Turkey bans all Syrian flights over its territory

Plane at Ankara airport
Image caption Turkey intercepted a Syrian jet on Wednesday

Syrian planes have been banned from Turkish air space, the Turkish foreign ministry has announced.

The ban follows similar restrictions imposed by Syria, after a Syrian plane alleged to be carrying Russian munitions was intercepted by Turkey.

Turkey's ban came in on Saturday night and was communicated to Syria, but was only made public on Sunday.

It applies to civilian aircraft, as military aircraft were already de facto banned, a ministry official said.

The Syrian move followed Turkey's interception on Wednesday of a Syrian jet, which Turkish warplanes forced to land in Ankara.

Turkish officials confiscated what they described as munitions bound for Syria's defence ministry - an allegation disputed by Damascus.

At the time, Turkey warned its own civilian airlines to avoid Syrian air space as a precaution.

Until last year, Turkey and Syria were close allies, says the BBC's James Reynolds, near the Turkey-Syria border.

Now the only things that they still share are a border of 500 miles and an increasing sense of mistrust, our correspondent says.

In June Syria shot down a Turkish warplane, it said by accident, after the jet crossed into Syrian airspace.

Now those same skies will be watched even more closely, our correspondent adds.

Sparks between neighbours

Tensions have been recently rising between the two countries after a series of cross-border incidents.

Last week, there were several days of firing across the border after five Turkish civilians were killed by Syrian shelling.

Turkey's government has backed the Syrian opposition and called for the resignation of President Bashar al-Assad.

While Turkey may not be at war with Syria, correspondents say it is now increasingly involved in its neighbour's conflict.

On Saturday, the UN-Arab League envoy for Syria, Lakhdar Brahimi, held talks in Turkey, meeting Foreign Minister Ahmet Davutoglu to hear Turkey's perspective on the crisis.

Meanwhile Turkish Prime Minister Recep Tayip Erdogan told a conference in Istanbul that the UN's failure to act in Syria gave President Bashar al-Assad the green light to kill tens or hundreds of people every day.

President Assad's government accuses Turkey, along with Saudi Arabia and Qatar, of arming the rebels.

However, Syria has said it is ready to set up a joint committee to oversee security on the border.

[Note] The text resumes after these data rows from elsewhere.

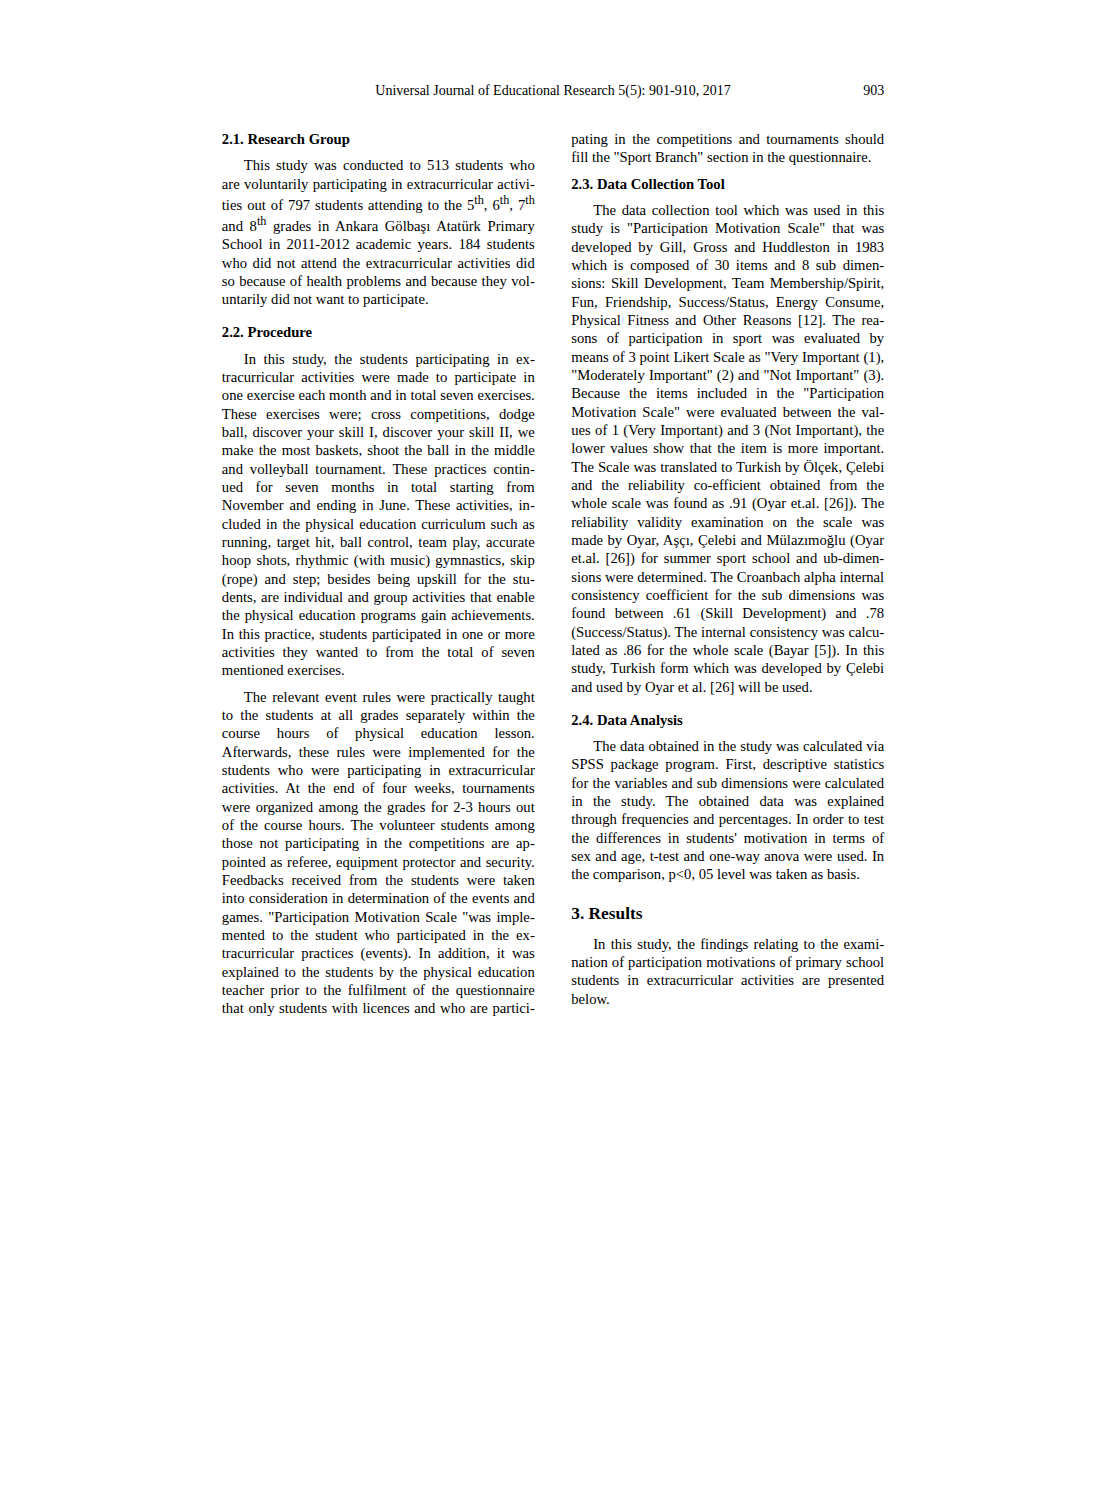Universal Journal of Educational Research 5(5): 901-910, 2017 903
2.1. Research Group
This study was conducted to 513 students who are voluntarily participating in extracurricular activities out of 797 students attending to the 5th, 6th, 7th and 8th grades in Ankara Gölbaşı Atatürk Primary School in 2011-2012 academic years. 184 students who did not attend the extracurricular activities did so because of health problems and because they voluntarily did not want to participate.
2.2. Procedure
In this study, the students participating in extracurricular activities were made to participate in one exercise each month and in total seven exercises. These exercises were; cross competitions, dodge ball, discover your skill I, discover your skill II, we make the most baskets, shoot the ball in the middle and volleyball tournament. These practices continued for seven months in total starting from November and ending in June. These activities, included in the physical education curriculum such as running, target hit, ball control, team play, accurate hoop shots, rhythmic (with music) gymnastics, skip (rope) and step; besides being upskill for the students, are individual and group activities that enable the physical education programs gain achievements. In this practice, students participated in one or more activities they wanted to from the total of seven mentioned exercises.
The relevant event rules were practically taught to the students at all grades separately within the course hours of physical education lesson. Afterwards, these rules were implemented for the students who were participating in extracurricular activities. At the end of four weeks, tournaments were organized among the grades for 2-3 hours out of the course hours. The volunteer students among those not participating in the competitions are appointed as referee, equipment protector and security. Feedbacks received from the students were taken into consideration in determination of the events and games. "Participation Motivation Scale "was implemented to the student who participated in the extracurricular practices (events). In addition, it was explained to the students by the physical education teacher prior to the fulfilment of the questionnaire that only students with licences and who are participating in the competitions and tournaments should fill the "Sport Branch" section in the questionnaire.
2.3. Data Collection Tool
The data collection tool which was used in this study is "Participation Motivation Scale" that was developed by Gill, Gross and Huddleston in 1983 which is composed of 30 items and 8 sub dimensions: Skill Development, Team Membership/Spirit, Fun, Friendship, Success/Status, Energy Consume, Physical Fitness and Other Reasons [12]. The reasons of participation in sport was evaluated by means of 3 point Likert Scale as "Very Important (1), "Moderately Important" (2) and "Not Important" (3). Because the items included in the "Participation Motivation Scale" were evaluated between the values of 1 (Very Important) and 3 (Not Important), the lower values show that the item is more important. The Scale was translated to Turkish by Ölçek, Çelebi and the reliability co-efficient obtained from the whole scale was found as .91 (Oyar et.al. [26]). The reliability validity examination on the scale was made by Oyar, Aşçı, Çelebi and Mülazımoğlu (Oyar et.al. [26]) for summer sport school and ub-dimensions were determined. The Croanbach alpha internal consistency coefficient for the sub dimensions was found between .61 (Skill Development) and .78 (Success/Status). The internal consistency was calculated as .86 for the whole scale (Bayar [5]). In this study, Turkish form which was developed by Çelebi and used by Oyar et al. [26] will be used.
2.4. Data Analysis
The data obtained in the study was calculated via SPSS package program. First, descriptive statistics for the variables and sub dimensions were calculated in the study. The obtained data was explained through frequencies and percentages. In order to test the differences in students' motivation in terms of sex and age, t-test and one-way anova were used. In the comparison, p<0, 05 level was taken as basis.
3. Results
In this study, the findings relating to the examination of participation motivations of primary school students in extracurricular activities are presented below.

Its foreign ministry said it had been discussing with diplomats from Russia, a key ally, the idea of a Syrian-Turkish security committee to avoid misunderstandings at the border, which would establish a "mechanism for surveillance of the border while respecting national sovereignty".

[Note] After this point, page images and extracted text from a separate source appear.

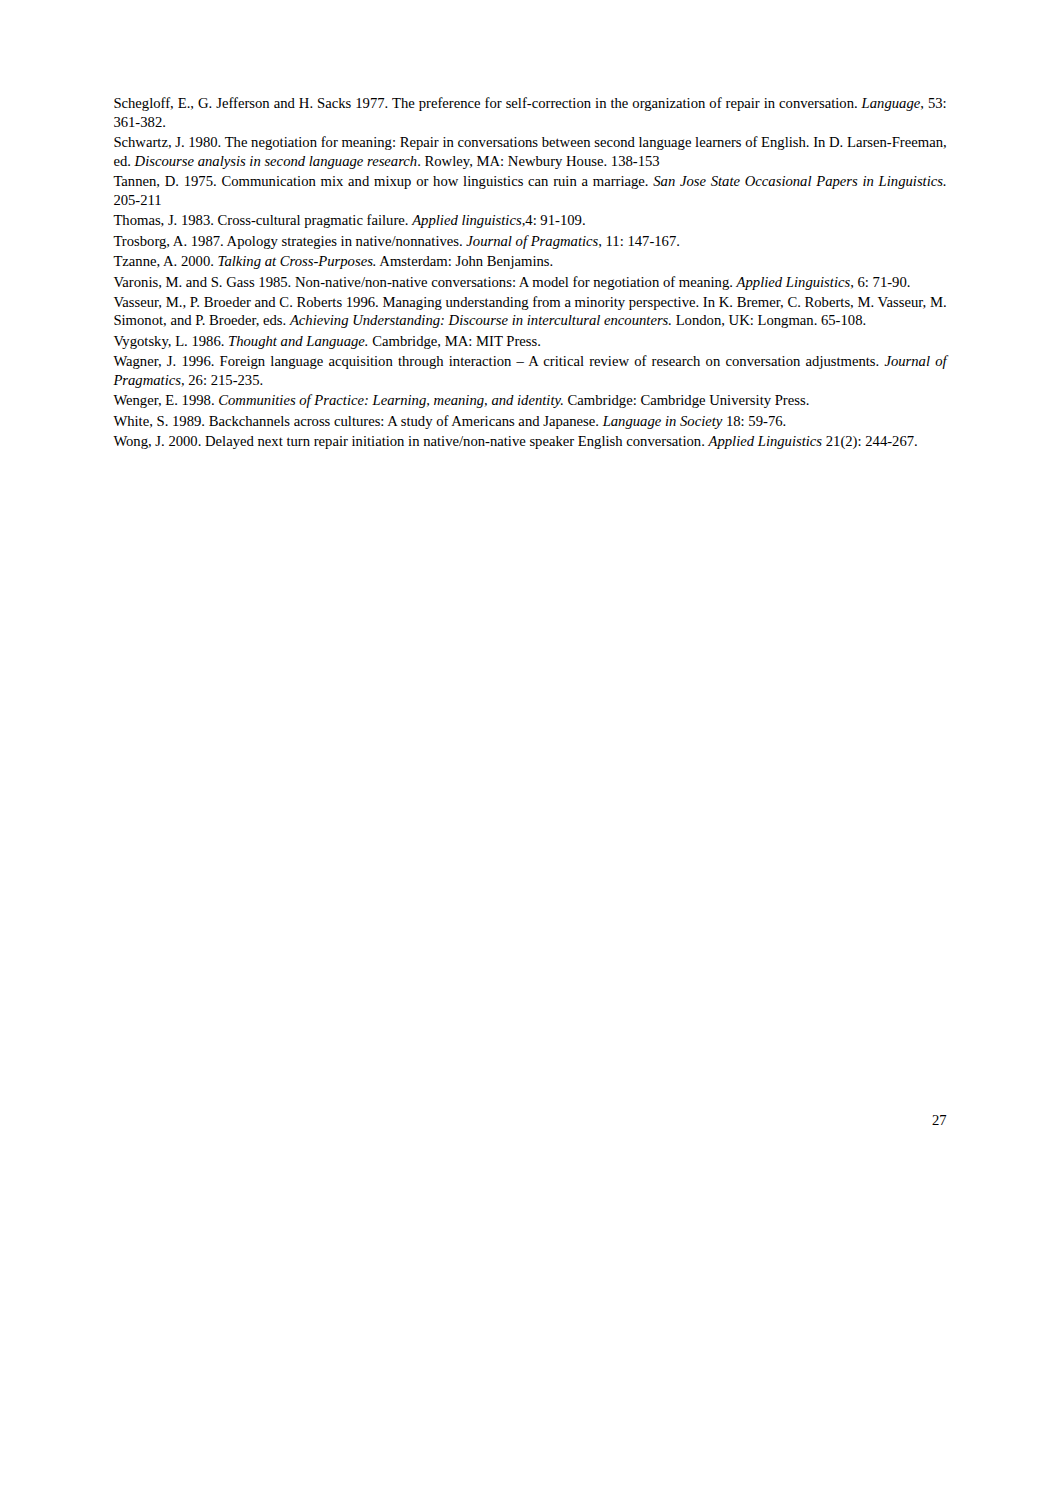Schegloff, E., G. Jefferson and H. Sacks 1977. The preference for self-correction in the organization of repair in conversation. Language, 53: 361-382.
Schwartz, J. 1980. The negotiation for meaning: Repair in conversations between second language learners of English. In D. Larsen-Freeman, ed. Discourse analysis in second language research. Rowley, MA: Newbury House. 138-153
Tannen, D. 1975. Communication mix and mixup or how linguistics can ruin a marriage. San Jose State Occasional Papers in Linguistics. 205-211
Thomas, J. 1983. Cross-cultural pragmatic failure. Applied linguistics,4: 91-109.
Trosborg, A. 1987. Apology strategies in native/nonnatives. Journal of Pragmatics, 11: 147-167.
Tzanne, A. 2000. Talking at Cross-Purposes. Amsterdam: John Benjamins.
Varonis, M. and S. Gass 1985. Non-native/non-native conversations: A model for negotiation of meaning. Applied Linguistics, 6: 71-90.
Vasseur, M., P. Broeder and C. Roberts 1996. Managing understanding from a minority perspective. In K. Bremer, C. Roberts, M. Vasseur, M. Simonot, and P. Broeder, eds. Achieving Understanding: Discourse in intercultural encounters. London, UK: Longman. 65-108.
Vygotsky, L. 1986. Thought and Language. Cambridge, MA: MIT Press.
Wagner, J. 1996. Foreign language acquisition through interaction – A critical review of research on conversation adjustments. Journal of Pragmatics, 26: 215-235.
Wenger, E. 1998. Communities of Practice: Learning, meaning, and identity. Cambridge: Cambridge University Press.
White, S. 1989. Backchannels across cultures: A study of Americans and Japanese. Language in Society 18: 59-76.
Wong, J. 2000. Delayed next turn repair initiation in native/non-native speaker English conversation. Applied Linguistics 21(2): 244-267.
27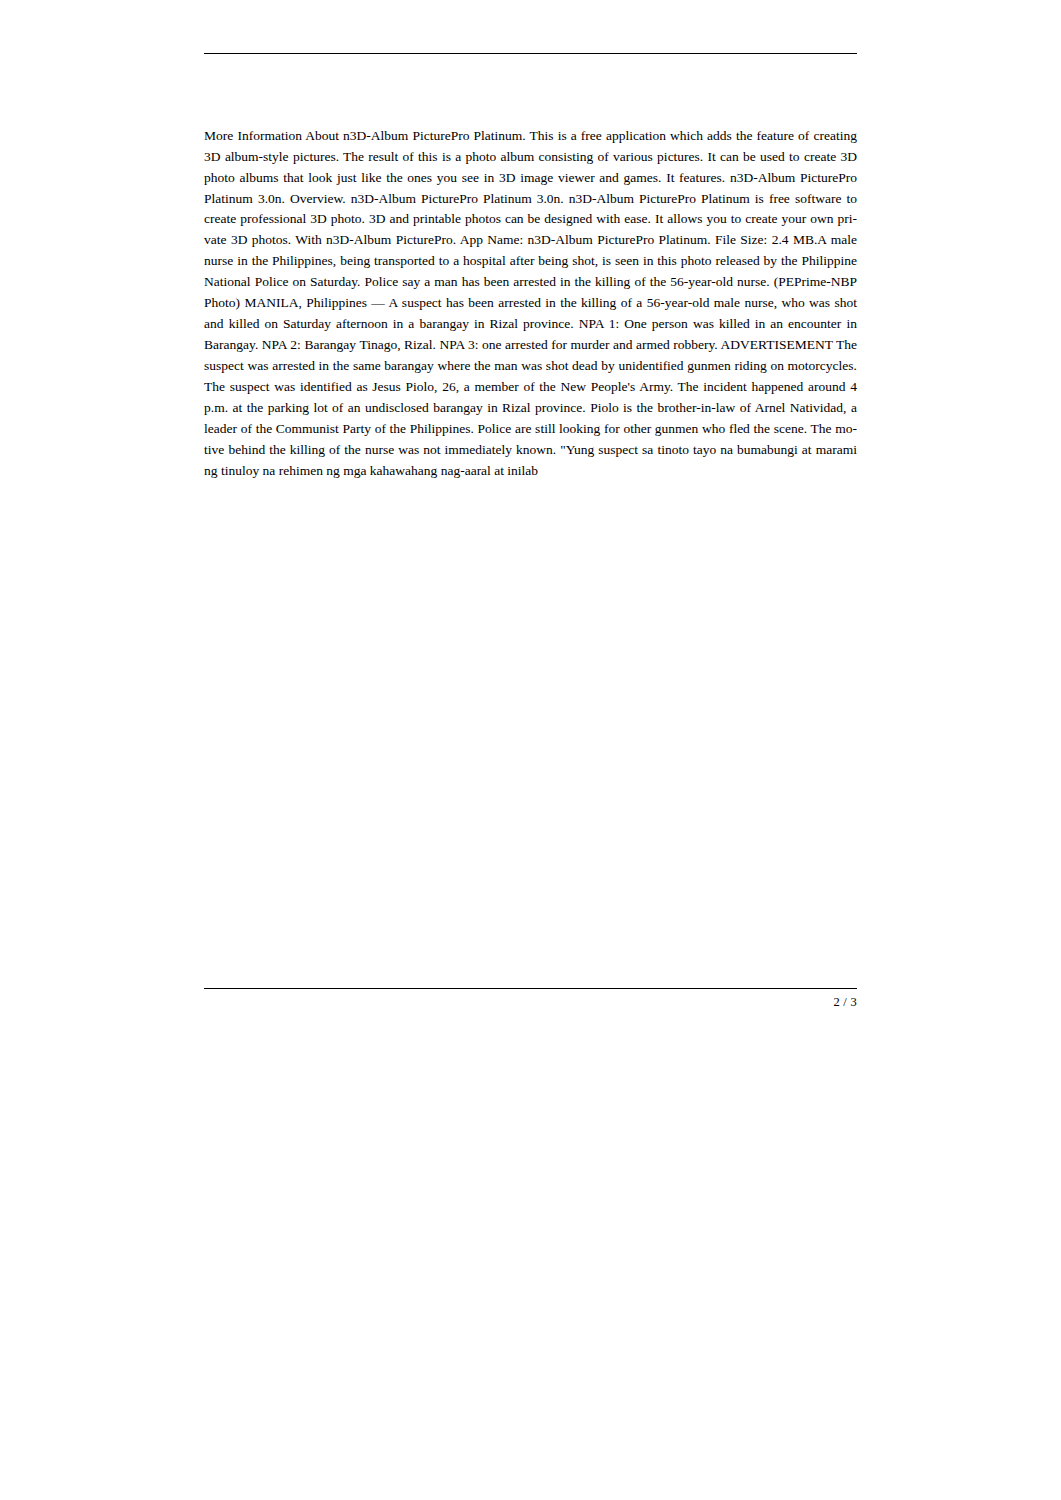More Information About n3D-Album PicturePro Platinum. This is a free application which adds the feature of creating 3D album-style pictures. The result of this is a photo album consisting of various pictures. It can be used to create 3D photo albums that look just like the ones you see in 3D image viewer and games. It features. n3D-Album PicturePro Platinum 3.0n. Overview. n3D-Album PicturePro Platinum 3.0n. n3D-Album PicturePro Platinum is free software to create professional 3D photo. 3D and printable photos can be designed with ease. It allows you to create your own private 3D photos. With n3D-Album PicturePro. App Name: n3D-Album PicturePro Platinum. File Size: 2.4 MB.A male nurse in the Philippines, being transported to a hospital after being shot, is seen in this photo released by the Philippine National Police on Saturday. Police say a man has been arrested in the killing of the 56-year-old nurse. (PEPrime-NBP Photo) MANILA, Philippines — A suspect has been arrested in the killing of a 56-year-old male nurse, who was shot and killed on Saturday afternoon in a barangay in Rizal province. NPA 1: One person was killed in an encounter in Barangay. NPA 2: Barangay Tinago, Rizal. NPA 3: one arrested for murder and armed robbery. ADVERTISEMENT The suspect was arrested in the same barangay where the man was shot dead by unidentified gunmen riding on motorcycles. The suspect was identified as Jesus Piolo, 26, a member of the New People's Army. The incident happened around 4 p.m. at the parking lot of an undisclosed barangay in Rizal province. Piolo is the brother-in-law of Arnel Natividad, a leader of the Communist Party of the Philippines. Police are still looking for other gunmen who fled the scene. The motive behind the killing of the nurse was not immediately known. "Yung suspect sa tinoto tayo na bumabungi at marami ng tinuloy na rehimen ng mga kahawahang nag-aaral at inilab
2 / 3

On Sunday there were artillery attacks in the contested northern city of Aleppo for a second day, following the deaths of at least two people there on Saturday, according to Syrian opposition activists.

The Syrian army was reported to have regained control of a historic mosque in the city after fierce clashes with rebels.

Clashes were also reported between Syrian troops and rebels near the northwestern town of Maaret al-Numan, where the fighting was for control of a highway linking Damascus to Aleppo.